**Alıntı:**
◇ ◇ ◇ ◇ ◇
29 Kasım 2011 Salı

Mali müşavirlerin KDV sini önceden ödedikleri ancak tahsil edemedikleri gelirlerinde vergilendirme ve kredi faizlerinin gider yazılıp yazılmayacağı

Mali müşavirlerin KDV sini önceden ödedikleri ancak tahsil edemedikleri gelirlerinde vergilendirme ve kredi faizlerinin gider yazılıp yazılmayacağı
Cevap: 193 sayılı Gelir Vergisi Kanununun" Serbest Meslek Kazancının Tarifi" başlıklı 65. maddesinde; "Her türlü serbest meslek faaliyetinden doğan kazançlar serbest meslek kazancıdır.

Serbest meslek faaliyeti; sermayeden ziyade şahsi mesaiye ilmi ve mesleki bilgiye veya ihtisasa dayanan ve ticari mahiyette olmayan işlerin işverene tabi olmaksızın şahsi sorumluluk altında kendi nam ve hesabına yapılmasıdır............ "hükmü yer almaktadır.
◇ ◇ ◇ ◇ ◇
**Toplanan Veriler:**
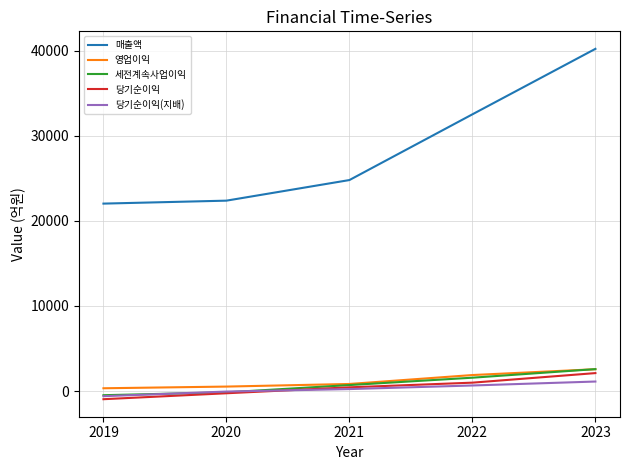

How many categories are shown in the chart?

5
◇ ◇ ◇ ◇ ◇
**Deneyiniz:**
Alıntıda "29 Kasım 2011" ifadesiyle başlayıp "serbest meslek kazancıdır." ifadesiyle biten kısmı, bu son ifade de dahil olmak üzere, hiçbir değişiklik yapmadan yazınız.

**Cevap Alanı:**
29 Kasım 2011 Salı

Mali müşavirlerin KDV sini önceden ödedikleri ancak tahsil edemedikleri gelirlerinde vergilendirme ve kredi faizlerinin gider yazılıp yazılmayacağı

Mali müşavirlerin KDV sini önceden ödedikleri ancak tahsil edemedikleri gelirlerinde vergilendirme ve kredi faizlerinin gider yazılıp yazılmayacağı
Cevap: 193 sayılı Gelir Vergisi Kanununun" Serbest Meslek Kazancının Tarifi" başlıklı 65. maddesinde; "Her türlü serbest meslek faaliyetinden doğan kazançlar serbest meslek kazancıdır.